>>>>>

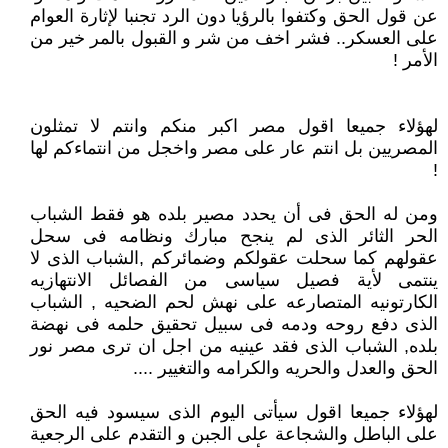
عن قول الحق وكتفوا بالرؤيا دون الرد تجنبا لإثارة العوام
على العسكر.. فشر اخف من شر و القبول بالمر خير من
الأمر !
لهؤلاء جميعا اقول مصر اكبر منكم وانتم لا تمثلون
المصريين بل انتم عار على مصر واخجل من انتماءكم لها
!
ومن له الحق فى أن يحدد مصير بلده هو فقط الشباب
الحر الثائر الذى لم ينجح مبارك ونظامه فى سحل
عقولهم كما سحلت عقولكم وضمائركم ,الشباب الذى لا
ينتمى لأية فصيل سياسى من الفصائل الانتهازيه
الكارتونيه المتصارعه على نهش لحم الضحيه , الشباب
الذى دفع روحه ودمه فى سبيل تحقيق حلمه فى نهضة
بلده, الشباب الذى فقد عينيه من اجل ان ترى مصر نور
الحق والعدل والحريه والكرامه والتغيير ....
لهؤلاء جميعا اقول سيأتى اليوم الذى سيسود فيه الحق
على الباطل والشجاعة على الجبن و التقدم على الرجعية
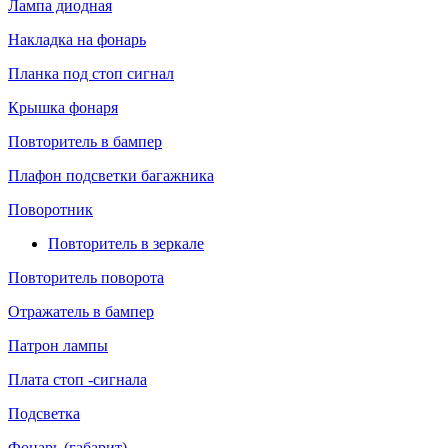
Лампа диодная
Накладка на фонарь
Планка под стоп сигнал
Крышка фонаря
Повторитель в бампер
Плафон подсветки багажника
Поворотник
Повторитель в зеркале
Повторитель поворота
Отражатель в бампер
Патрон лампы
Плата стоп -сигнала
Подсветка
Фонарь (габарит)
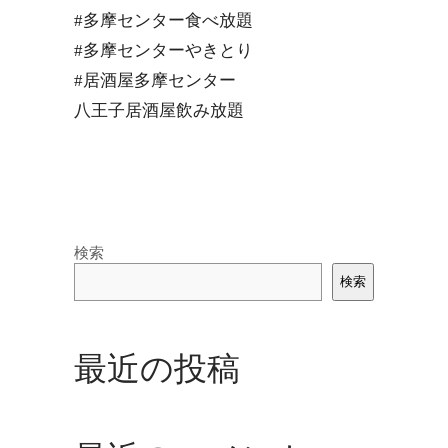
#多摩センター食べ放題
#多摩センターやきとり
#居酒屋多摩センター
八王子居酒屋飲み放題
検索
検索
最近の投稿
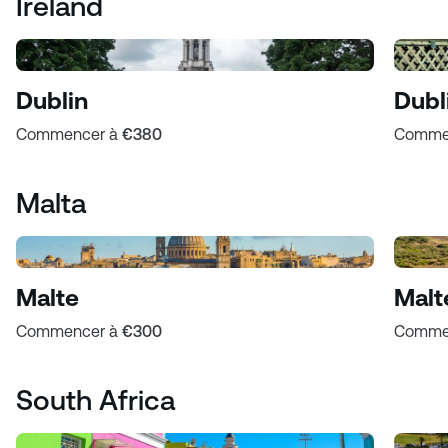
Ireland
Dublin
Dubl
Commencer à
€380
Comme
Malta
Malte
Malt
Commencer à
€300
Comme
South Africa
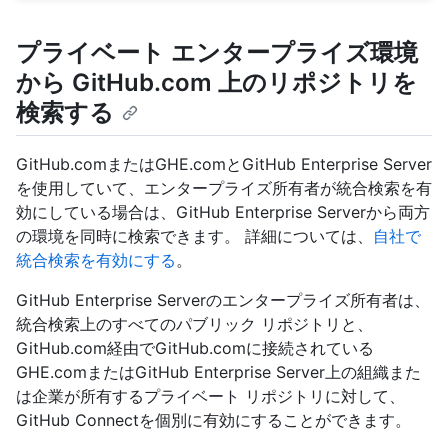
プライベート エンタープライズ環境
から GitHub.com 上のリポジトリを
検索する
GitHub.comまたはGHE.comとGitHub Enterprise Server
を使用していて、エンタープライズ所有者が統合検索を有
効にしている場合は、GitHub Enterprise Serverから両方
の環境を同時に検索できます。 詳細については、
自社で
統合検索を有効にする
。
GitHub Enterprise Serverのエンタープライズ所有者は、
統合検索上のすべてのパブリック リポジトリと、
GitHub.com経由でGitHub.comに接続されている
GHE.comまたはGitHub Enterprise Server上の組織また
は企業が所有するプライベート リポジトリに対して、
GitHub Connectを個別に有効にすることができます。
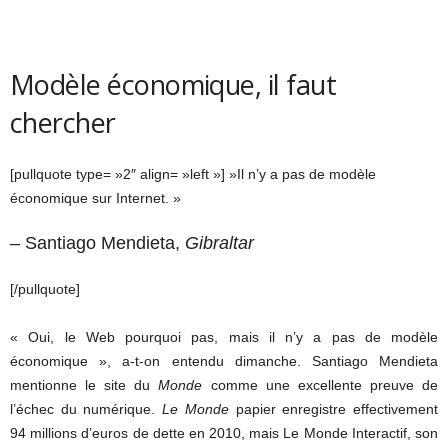
Modèle économique, il faut
chercher
[pullquote type= »2″ align= »left »] »Il n’y a pas de modèle
économique sur Internet. »
– Santiago Mendieta,
Gibraltar
[/pullquote]
« Oui, le Web pourquoi pas, mais il n’y a pas de modèle
économique », a-t-on entendu dimanche. Santiago Mendieta
mentionne le site du
Monde
comme une excellente preuve de
l’échec du numérique.
Le Monde
papier enregistre effectivement
94 millions d’euros de dette en 2010, mais Le Monde Interactif, son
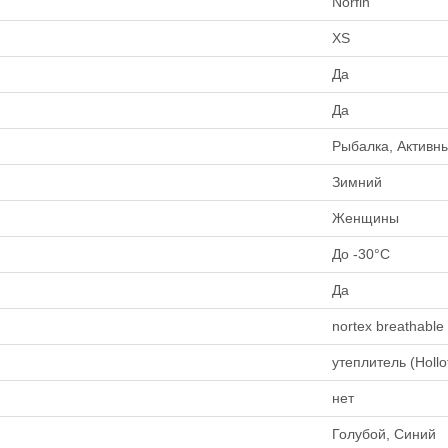
Norfin
XS
Да
Да
Рыбалка, Активн
Зимний
Женщины
До -30°C
Да
nortex breathable
утеплитель (Hollof
нет
Голубой, Синий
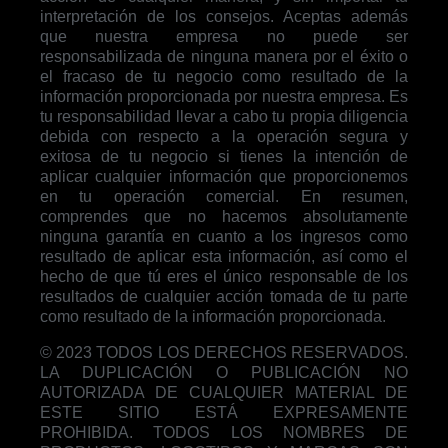
interpretación de los consejos. Aceptas además
que nuestra empresa no puede ser
responsabilizada de ninguna manera por el éxito o
el fracaso de tu negocio como resultado de la
información proporcionada por nuestra empresa. Es
tu responsabilidad llevar a cabo tu propia diligencia
debida con respecto a la operación segura y
exitosa de tu negocio si tienes la intención de
aplicar cualquier información que proporcionemos
en tu operación comercial. En resumen,
comprendes que no hacemos absolutamente
ninguna garantía en cuanto a los ingresos como
resultado de aplicar esta información, así como el
hecho de que tú eres el único responsable de los
resultados de cualquier acción tomada de tu parte
como resultado de la información proporcionada.
© 2023 TODOS LOS DERECHOS RESERVADOS.
LA DUPLICACIÓN O PUBLICACIÓN NO
AUTORIZADA DE CUALQUIER MATERIAL DE
ESTE SITIO ESTÁ EXPRESAMENTE
PROHIBIDA. TODOS LOS NOMBRES DE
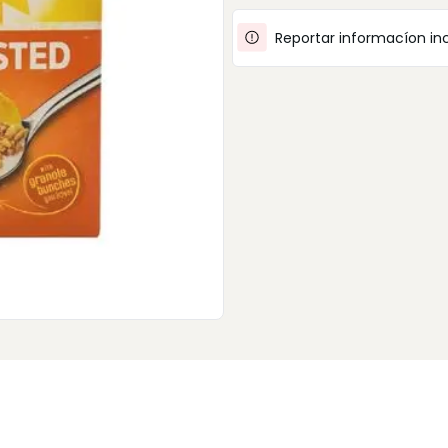
Reportar informacíon in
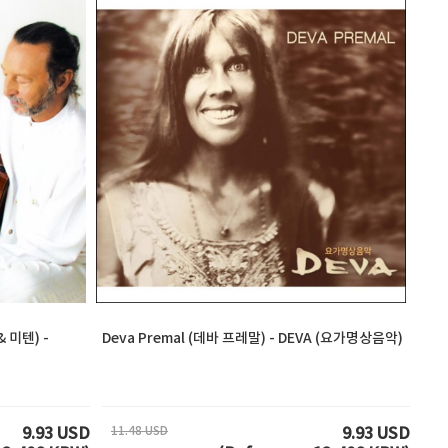
& 미텐) -
Deva Premal (데바 프레말) - DEVA (요가명상음악)
11.48 USD
9.93 USD
9.93 USD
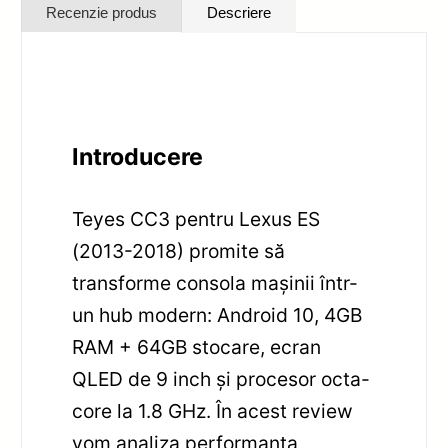
Recenzie produs
Descriere
Introducere
Teyes CC3 pentru Lexus ES
(2013-2018) promite să
transforme consola mașinii într-
un hub modern: Android 10, 4GB
RAM + 64GB stocare, ecran
QLED de 9 inch și procesor octa-
core la 1.8 GHz. În acest review
vom analiza performanța,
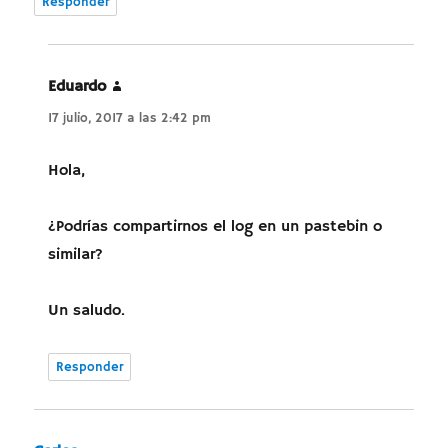
Responder
Eduardo
dice:
17 julio, 2017 a las 2:42 pm
Hola,
¿Podrías compartirnos el log en un pastebin o
similar?
Un saludo.
Responder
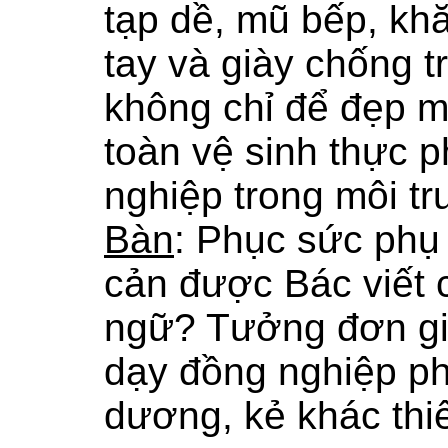
tạp dề, mũ bếp, kh
tay và giày chống t
không chỉ để đẹp 
toàn vệ sinh thực 
nghiệp trong môi t
Bàn
: Phục sức phụ
cản được Bác viết 
ngữ? Tưởng đơn gi
dạy đồng nghiệp ph
dương, kẻ khác thi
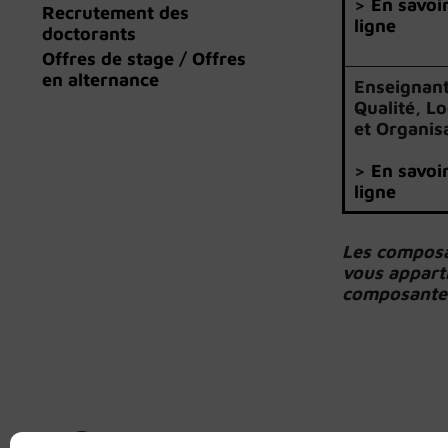
>
En savoir
Recrutement des
ligne
doctorants
Offres de stage / Offres
en alternance
Enseignant
Qualité, Lo
et Organis
>
En savoir
ligne
Les composan
vous apparti
composantes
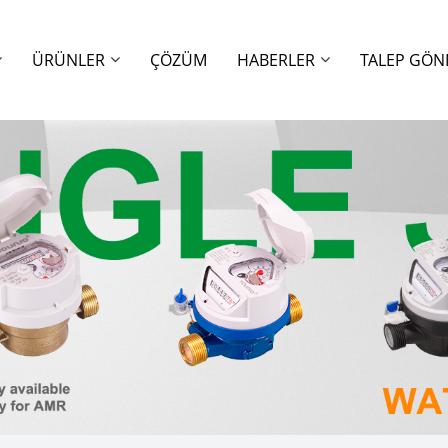
ÜRÜNLER
ÇÖZÜM
HABERLER
TALEP GÖN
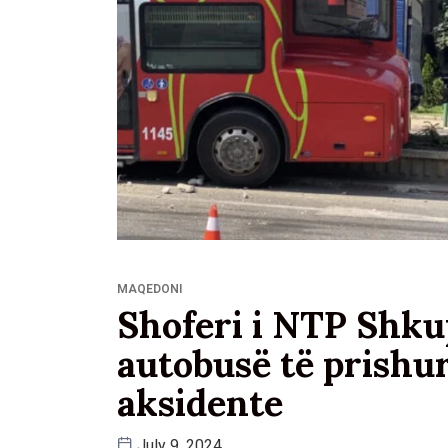
MAQEDONI
Shoferi i NTP Shkup
autobusë të prishu
aksidente
July 9, 2024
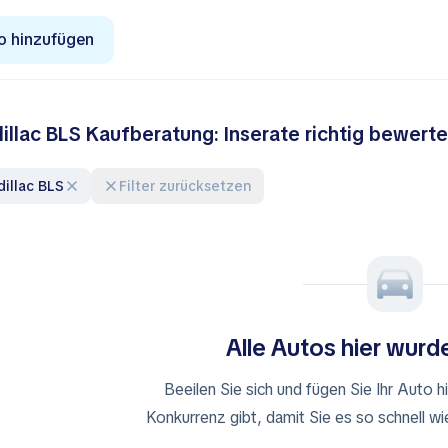
o hinzufügen
illac BLS Kaufberatung: Inserate richtig bewer
adillac BLS
Filter zurücksetzen
Alle Autos hier wurd
Beeilen Sie sich und fügen Sie Ihr Auto h
Konkurrenz gibt, damit Sie es so schnell w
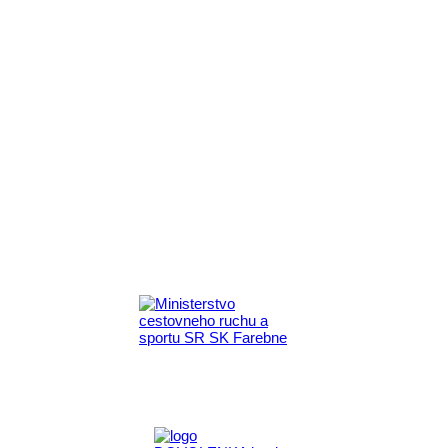
Aktivita realizovaná s finančnou podporou
Ministerstva cestovného ruchu
a športu Slovenskej republiky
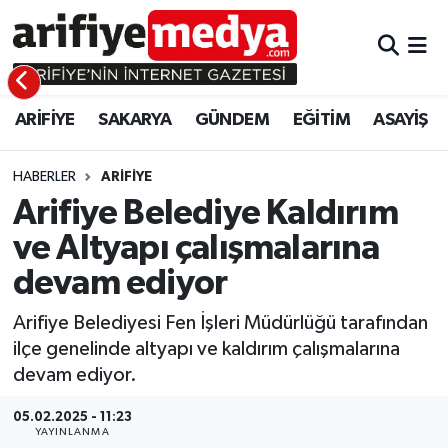
ARİFİYE
ARİFİYE
Sakarya Hava Durumu
ARİFİYE
SAKARYA
GÜNDEM
EĞİTİM
ASAYİŞ
SAKARYA
GÜNDEM
Sakarya Namaz Vakitleri
GÜNDEM
EĞİTİM
Sakarya Trafik Yoğunluk Haritası
HABERLER
ARİFİYE
Arifiye Belediye Kaldırım
EĞİTİM
EKONOMİ
Süper Lig Puan Durumu ve Fikstür
ve Altyapı çalışmalarına
devam ediyor
ASAYİŞ
ASAYİŞ
Tüm Manşetler
Arifiye Belediyesi Fen İşleri Müdürlüğü tarafından
EKONOMİ
Son Dakika Haberleri
ilçe genelinde altyapı ve kaldırım çalışmalarına
devam ediyor.
Haber Arşivi
05.02.2025 - 11:23
YAYINLANMA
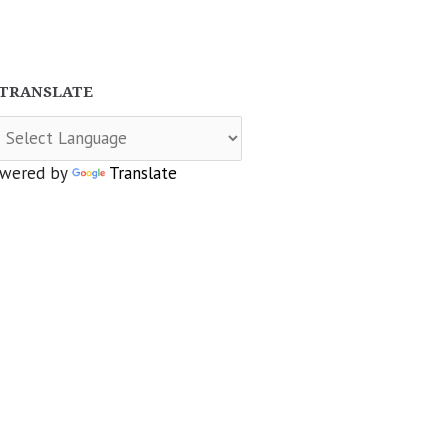
TRANSLATE
wered by
Translate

<<<<<

### What is being asked
All entries are to be retyped exactly. Omit any embedded images.

### Output below
عن قول الحق وكتفوا بالرؤيا دون الرد تجنبا لإثارة العوام
على العسكر.. فشر اخف من شر و القبول بالمر خير من
الأمر !
لهؤلاء جميعا اقول مصر اكبر منكم وانتم لا تمثلون
المصريين بل انتم عار على مصر واخجل من انتماءكم لها
!
ومن له الحق فى أن يحدد مصير بلده هو فقط الشباب
الحر الثائر الذى لم ينجح مبارك ونظامه فى سحل
عقولهم كما سحلت عقولكم وضمائركم ,الشباب الذى لا
ينتمى لأية فصيل سياسى من الفصائل الانتهازيه
الكارتونيه المتصارعه على نهش لحم الضحيه , الشباب
الذى دفع روحه ودمه فى سبيل تحقيق حلمه فى نهضة
بلده, الشباب الذى فقد عينيه من اجل ان ترى مصر نور
الحق والعدل والحريه والكرامه والتغيير ....
لهؤلاء جميعا اقول سيأتى اليوم الذى سيسود فيه الحق
على الباطل والشجاعة على الجبن و التقدم على الرجعية
Лампа диодная
Накладка на фонарь
Планка под стоп сигнал
Крышка фонаря
Повторитель в бампер
Плафон подсветки багажника
Поворотник
Повторитель в зеркале
Повторитель поворота
Отражатель в бампер
Патрон лампы
Плата стоп -сигнала
Подсветка
Фонарь (габарит)
#多摩センター食べ放題
#多摩センターやきとり
#居酒屋多摩センター
八王子居酒屋飲み放題
検索
検索
最近の投稿
Ireland
Dublin
Dubl
Commencer à
€380
Comme
Malta
Malte
Malt
Commencer à
€300
Comme
South Africa
プライベート エンタープライズ環境
から GitHub.com 上のリポジトリを
検索する
GitHub.comまたはGHE.comとGitHub Enterprise Server
を使用していて、エンタープライズ所有者が統合検索を有
効にしている場合は、GitHub Enterprise Serverから両方
の環境を同時に検索できます。 詳細については、
自社で
統合検索を有効にする
。
GitHub Enterprise Serverのエンタープライズ所有者は、
統合検索上のすべてのパブリック リポジトリと、
GitHub.com経由でGitHub.comに接続されている
GHE.comまたはGitHub Enterprise Server上の組織また
は企業が所有するプライベート リポジトリに対して、
GitHub Connectを個別に有効にすることができます。
Modèle économique, il faut
chercher
[pullquote type= »2″ align= »left »] »Il n’y a pas de modèle
économique sur Internet. »
– Santiago Mendieta,
Gibraltar
[/pullquote]
« Oui, le Web pourquoi pas, mais il n’y a pas de modèle
économique », a-t-on entendu dimanche. Santiago Mendieta
mentionne le site du
Monde
comme une excellente preuve de
l’échec du numérique.
Le Monde
papier enregistre effectivement
94 millions d’euros de dette en 2010, mais Le Monde Interactif, son
Norfin
XS
Да
Да
Рыбалка, Активн
Зимний
Женщины
До -30°C
Да
nortex breathable
утеплитель (Hollof
нет
Голубой, Синий
interpretación de los consejos. Aceptas además
que nuestra empresa no puede ser
responsabilizada de ninguna manera por el éxito o
el fracaso de tu negocio como resultado de la
información proporcionada por nuestra empresa. Es
tu responsabilidad llevar a cabo tu propia diligencia
debida con respecto a la operación segura y
exitosa de tu negocio si tienes la intención de
aplicar cualquier información que proporcionemos
en tu operación comercial. En resumen,
comprendes que no hacemos absolutamente
ninguna garantía en cuanto a los ingresos como
resultado de aplicar esta información, así como el
hecho de que tú eres el único responsable de los
resultados de cualquier acción tomada de tu parte
como resultado de la información proporcionada.
© 2023 TODOS LOS DERECHOS RESERVADOS.
LA DUPLICACIÓN O PUBLICACIÓN NO
AUTORIZADA DE CUALQUIER MATERIAL DE
ESTE SITIO ESTÁ EXPRESAMENTE
PROHIBIDA. TODOS LOS NOMBRES DE
Reportar informacíon in
& 미텐) -
Deva Premal (데바 프레말) - DEVA (요가명상음악)
11.48 USD
9.93 USD
9.93 USD
Recenzie produs
Descriere
Introducere
Teyes CC3 pentru Lexus ES
(2013-2018) promite să
transforme consola mașinii într-
un hub modern: Android 10, 4GB
RAM + 64GB stocare, ecran
QLED de 9 inch și procesor octa-
core la 1.8 GHz. În acest review
vom analiza performanța,
Responder
Eduardo
dice:
17 julio, 2017 a las 2:42 pm
Hola,
¿Podrías compartirnos el log en un pastebin o
similar?
Un saludo.
Responder
tạp dề, mũ bếp, kh
tay và giày chống t
không chỉ để đẹp 
toàn vệ sinh thực 
nghiệp trong môi t
Bàn
: Phục sức phụ
cản được Bác viết 
ngữ? Tưởng đơn gi
dạy đồng nghiệp ph
dương, kẻ khác thi
>
En savoir
Recrutement des
ligne
doctorants
Offres de stage / Offres
en alternance
Enseignant
Qualité, Lo
et Organis
>
En savoir
ligne
Les composan
vous apparti
composantes
ÜRÜNLER
ÇÖZÜM
HABERLER
TALEP GÖN
MAQEDONI
Shoferi i NTP Shkup
autobusë të prishu
aksidente
July 9, 2024
o hinzufügen
illac BLS Kaufberatung: Inserate richtig bewer
adillac BLS
Filter zurücksetzen
Alle Autos hier wurd
Beeilen Sie sich und fügen Sie Ihr Auto h
Konkurrenz gibt, damit Sie es so schnell w
Aktivita realizovaná s finančnou podporou
Ministerstva cestovného ruchu
a športu Slovenskej republiky
ARİFİYE
ARİFİYE
Sakarya Hava Durumu
ARİFİYE
SAKARYA
GÜNDEM
EĞİTİM
ASAYİŞ
SAKARYA
GÜNDEM
Sakarya Namaz Vakitleri
GÜNDEM
EĞİTİM
Sakarya Trafik Yoğunluk Haritası
HABERLER
ARİFİYE
Arifiye Belediye Kaldırım
EĞİTİM
EKONOMİ
Süper Lig Puan Durumu ve Fikstür
ve Altyapı çalışmalarına
devam ediyor
ASAYİŞ
ASAYİŞ
Tüm Manşetler
Arifiye Belediyesi Fen İşleri Müdürlüğü tarafından
EKONOMİ
Son Dakika Haberleri
ilçe genelinde altyapı ve kaldırım çalışmalarına
devam ediyor.
Haber Arşivi
05.02.2025 - 11:23
YAYINLANMA
TRANSLATE
wered by
Translate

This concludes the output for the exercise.